Throughput is the amount of data a system can transfer in a given amount of time. It can be measured in bits per second. Throughput can also be said as the rate at which a system can process, produce or deliver a certain amount of data or work over a given period of time. In system design, throughput is an important performance metric that is used to evaluate the efficiency of a system.

2.1 What causes low Throughput and how to improve throughput?

  1. Inefficient Algorithms
    It is one of the most important reasons which could be causing your system to not perform at its fullest. If the algorithms used to design a system are not fast and efficient, that can lead to smaller information transfer and hence cause lower throughput.

    Optimise algorithms for enhanced throughput by clearly understanding the trade-offs between the time complexity and memory space and choosing the algorithms having a lower time complexity. Also, choose the best data structures which best fits your requirement.

    One can also enable parallel processing by distributing the load across machines.
  2. Inadequate Hardware Resources
    One obvious reason for lower throughput could be the system having inadequate CPU, memory, and network bandwidth.

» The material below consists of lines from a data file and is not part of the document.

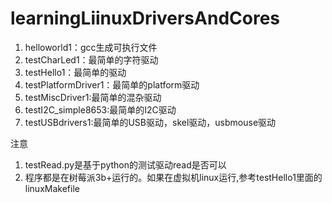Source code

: # learningLiinuxDriversAndCores
1. helloworld1：gcc生成可执行文件
2. testCharLed1：最简单的字符驱动 
3. testHello1：最简单的驱动
4. testPlatformDriver1：最简单的platform驱动
5. testMiscDriver1:最简单的混杂驱动
6. testI2C_simple8653:最简单的I2C驱动
7. testUSBdrivers1:最简单的USB驱动，skel驱动，usbmouse驱动

注意 
1. testRead.py是基于python的测试驱动read是否可以 
2. 程序都是在树莓派3b+运行的。如果在虚拟机linux运行,参考testHello1里面的linuxMakefile 
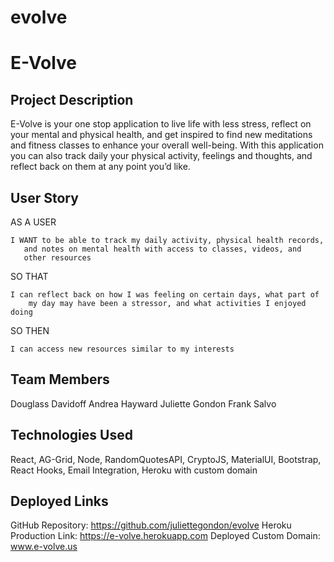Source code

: # evolve

# E-Volve

## Project Description

E-Volve is your one stop application to live life with less stress, reflect on your mental and physical health, and get inspired to find new meditations and fitness classes to enhance your overall well-being. With this application you can also track daily your physical activity, feelings and thoughts, and reflect back on them at any point you’d like.

## User Story

AS A USER

	I WANT to be able to track my daily activity, physical health records,  
       and notes on mental health with access to classes, videos, and 
       other resources 
       
SO THAT

	I can reflect back on how I was feeling on certain days, what part of 
        my day may have been a stressor, and what activities I enjoyed doing
	
SO THEN
	
	I can access new resources similar to my interests
	
## Team Members
Douglass Davidoff
Andrea Hayward
Juliette Gondon
Frank Salvo

## Technologies Used

React, AG-Grid, Node, RandomQuotesAPI, CryptoJS, MaterialUI, Bootstrap, React Hooks, Email Integration, Heroku with custom domain

## Deployed Links

GitHub Repository: https://github.com/juliettegondon/evolve
Heroku Production Link: https://e-volve.herokuapp.com
Deployed Custom Domain: www.e-volve.us
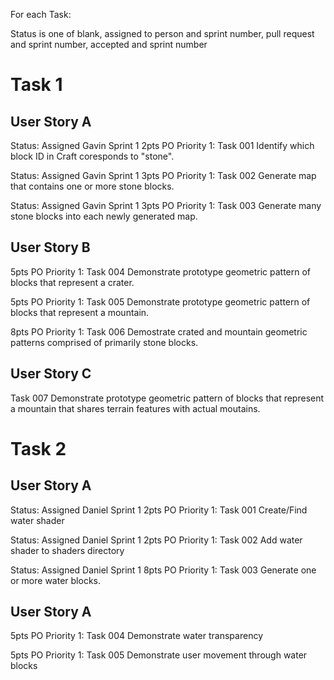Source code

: For each Task:

Status is one of blank, assigned to person and sprint number, pull request and sprint number, accepted and sprint number
# Task 1
## User Story A
  Status: Assigned Gavin Sprint 1 2pts PO Priority 1: Task 001 Identify which block ID in Craft coresponds to "stone".
  
  Status: Assigned Gavin Sprint 1 3pts PO Priority 1: Task 002 Generate map that contains one or more stone blocks.
  
  Status: Assigned Gavin Sprint 1 3pts PO Priority 1: Task 003 Generate many stone blocks into each newly generated map.
  
## User Story B
  5pts PO Priority 1: Task 004 Demonstrate prototype geometric pattern of blocks that represent a crater.
  
  5pts PO Priority 1: Task 005 Demonstrate prototype geometric pattern of blocks that represent a mountain.
  
  8pts PO Priority 1: Task 006 Demostrate crated and mountain geometric patterns comprised of primarily stone blocks.

## User Story C
  Task 007 Demonstrate prototype geometric pattern of blocks that represent a mountain that shares terrain features with actual moutains.

# Task 2
## User Story A
  Status: Assigned Daniel Sprint 1 2pts PO Priority 1: Task 001 Create/Find water shader

  Status: Assigned Daniel Sprint 1 2pts PO Priority 1: Task 002 Add water shader to shaders directory

  Status: Assigned Daniel Sprint 1 8pts PO Priority 1: Task 003 Generate one or more water blocks.

## User Story A
  5pts PO Priority 1: Task 004 Demonstrate water transparency

  5pts PO Priority 1: Task 005 Demonstrate user movement through water blocks

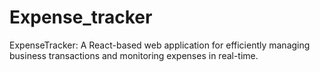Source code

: # Expense_tracker
ExpenseTracker: A React-based web application for efficiently managing business transactions and monitoring expenses in real-time.

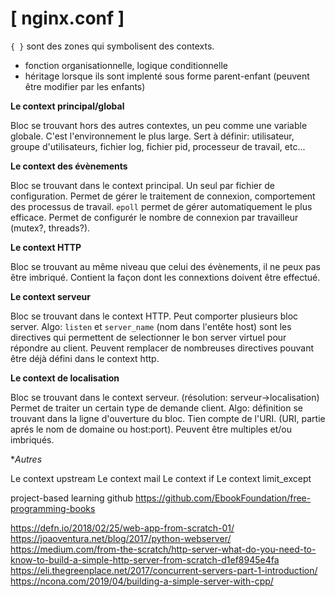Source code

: # [ nginx.conf ]

`{ }` sont des zones qui symbolisent des contexts.
- fonction organisationnelle, logique conditionnelle
- héritage lorsque ils sont implenté sous forme parent-enfant (peuvent être modifier par les enfants)


**Le context principal/global**

Bloc se trouvant hors des autres contextes, un peu comme une variable globale.
C'est l'environnement le plus large.
Sert à définir: utilisateur, groupe d'utilisateurs, fichier log, fichier pid, processeur de travail, etc...


**Le context des évènements**

Bloc se trouvant dans le context principal.
Un seul par fichier de configuration.
Permet de gérer le traitement de connexion, comportement des processus de travail.
`epoll` permet de gérer automatiquement le plus efficace.
Permet de configurér le nombre de connexion par travailleur (mutex?, threads?).


**Le context HTTP**

Bloc se trouvant au même niveau que celui des évènements, il ne peux pas être imbriqué.
Contient la façon dont les connextions doivent être effectué.


**Le context serveur**

Bloc se trouvant dans le context HTTP.
Peut comporter plusieurs bloc server.
Algo: `listen` et `server_name` (nom dans l'entête host) sont les directives qui permettent de selectionner le bon server virtuel pour répondre au client.
Peuvent remplacer de nombreuses directives pouvant être déjà défini dans le context http.


**Le context de localisation**

Bloc se trouvant dans le context serveur. (résolution: serveur->localisation)
Permet de traiter un certain type de demande client.
Algo: définition se trouvant dans la ligne d'ouverture du bloc. Tien compte de l'URI.
(URI, partie aprés le nom de domaine ou host:port).
Peuvent être multiples et/ou imbriqués.

**Autres*

Le context upstream
Le context mail
Le context if
Le context limit_except

project-based learning github
https://github.com/EbookFoundation/free-programming-books

https://defn.io/2018/02/25/web-app-from-scratch-01/
https://joaoventura.net/blog/2017/python-webserver/
https://medium.com/from-the-scratch/http-server-what-do-you-need-to-know-to-build-a-simple-http-server-from-scratch-d1ef8945e4fa
https://eli.thegreenplace.net/2017/concurrent-servers-part-1-introduction/
https://ncona.com/2019/04/building-a-simple-server-with-cpp/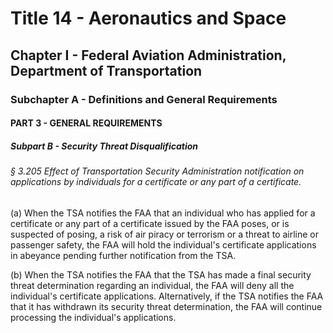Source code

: 
# Title 14 - Aeronautics and Space
## Chapter I - Federal Aviation Administration, Department of Transportation
### Subchapter A - Definitions and General Requirements
#### PART 3 - GENERAL REQUIREMENTS
##### Subpart B - Security Threat Disqualification
###### § 3.205 Effect of Transportation Security Administration notification on applications by individuals for a certificate or any part of a certificate.

(a) When the TSA notifies the FAA that an individual who has applied for a certificate or any part of a certificate issued by the FAA poses, or is suspected of posing, a risk of air piracy or terrorism or a threat to airline or passenger safety, the FAA will hold the individual's certificate applications in abeyance pending further notification from the TSA.

(b) When the TSA notifies the FAA that the TSA has made a final security threat determination regarding an individual, the FAA will deny all the individual's certificate applications. Alternatively, if the TSA notifies the FAA that it has withdrawn its security threat determination, the FAA will continue processing the individual's applications.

    Ensure the system has adequate hardware resources to handle large volumes of requests, preventing system bottlenecks and improving system throughput.
  3. Poor Network Design
    You can optimize the network architecture by minimizing excessive hops(the number of routers a packet passes while traveling from source to destination), using efficient network protocol(ex: Multiprotocol Label Switching (MPLS), Open Shortest Path First (OSPF), etc) and increase network capacity (by using higher bandwidth network, fiber optic cabling, etc) to maintain smooth data flow and improve throughput.
  4. Synchronization and locking issue
    Mitigate lock contention(happens when a thread tries to acquire a lock that is already acquired by another thread) and delays in multi-threaded systems by implementing effective synchronization techniques and minimizing unnecessary locking, enhancing overall system performance and throughput.